Sudbury has a chance to make history, Greens say

Originally published in Northern Life: http://www.northernlife.ca/news/localNews/2015/01/08-robinson-green-candidate-sudbury.aspxon January 8, 2015. 


Electing party’s first MPP would change city’s image
Electing Ontario’s first Green MPP would let the rest of the world know that city is no longer a “dirty” mining town, says the party’s candidate for Sudbury.
David Robinson, an economist at Laurentian University, was elected to run for the party Tuesday night in the upcoming byelection in Sudbury, slated for Feb. 5.
Robinson said in an interview Wednesday he’s running, in part, because the mainstream parties refuse to talk about climate change, or propose meaningful solutions. He said Sudbury could be a leader in switching to a green economy, away from one dependent on fossil fuels.
“The majority of the people do want action,” Robinson said. “But when leaders are both ignorant and afraid, it’s not surprising that the public is confused. They’re not doing their jobs.”
He was joined by Green Party Leader Mike Schreiner, who said he was delighted Robinson is running for them, describing him as the party’s “star candidate.”
“He’s one of the smartest economists when it comes to job creation in Northern Ontario,” Schreiner said. “He knows how to make Sudbury a leader when it comes to sustainable mining practices. It’s the kind of political leadership this province needs.”
Robinson repeated his opposition to the Maley Drive extension, which Wynne has agreed to fund after decades of requests from the city. 
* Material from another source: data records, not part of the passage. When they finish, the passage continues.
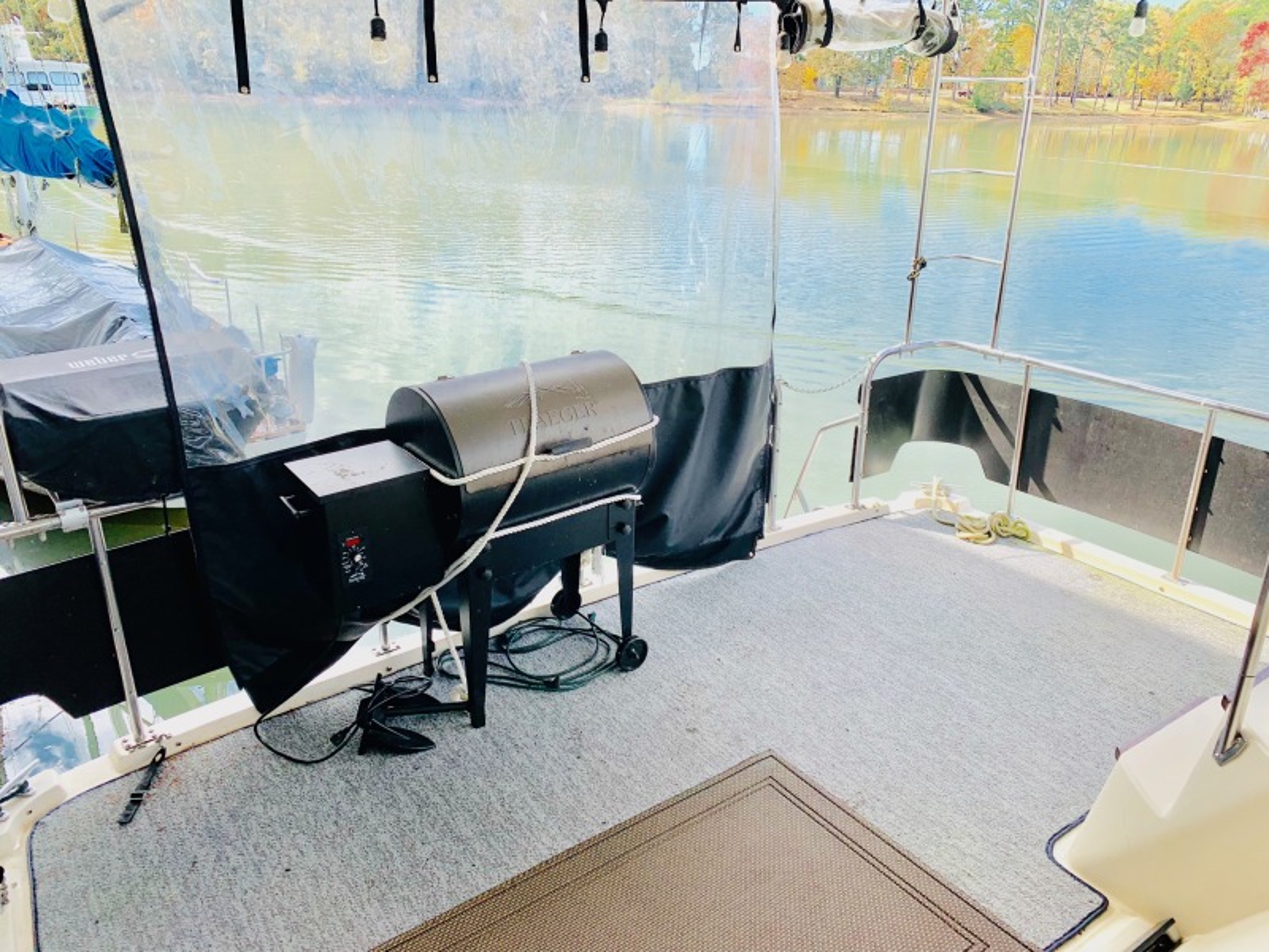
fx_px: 953
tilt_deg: -20.4
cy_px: 476
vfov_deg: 53.1
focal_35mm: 26
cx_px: 634
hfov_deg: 67.3
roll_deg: -1.6
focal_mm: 4.25
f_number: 1.8
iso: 25
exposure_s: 1/808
He said the only ones that will benefit from the projects are mining companies, and he sees no reason why taxpayers should subsidize the project.
“It’s a waste of money,” he said.
Robinson said the Greens are offering ideas that are profoundly different from other parties – ideas that will create jobs while directly addressing issues like climate change.
“I think we are offering something really exciting and new,” he said. “It’s something people want, but aren’t finding a way to express it through the old parties.
“If (voters) see that, we could come right up the middle. Because we do know that the majority of Canadians support action on climate change.”
And Schreiner said he plans to be in Sudbury frequently during the campaign, urging residents to make history by electing Robinson, rather than sending a backbencher to Queen’s Park from one of the mainstream parties.
“But electing David, that’s a game-changer – it’s a historic opportunity for the people of Sudbury,” he said. “It’s an opportunity for Sudbury to be a provincial and global leader in delivering the solutions we need to create jobs in a 21st Century, low-carbon economy.”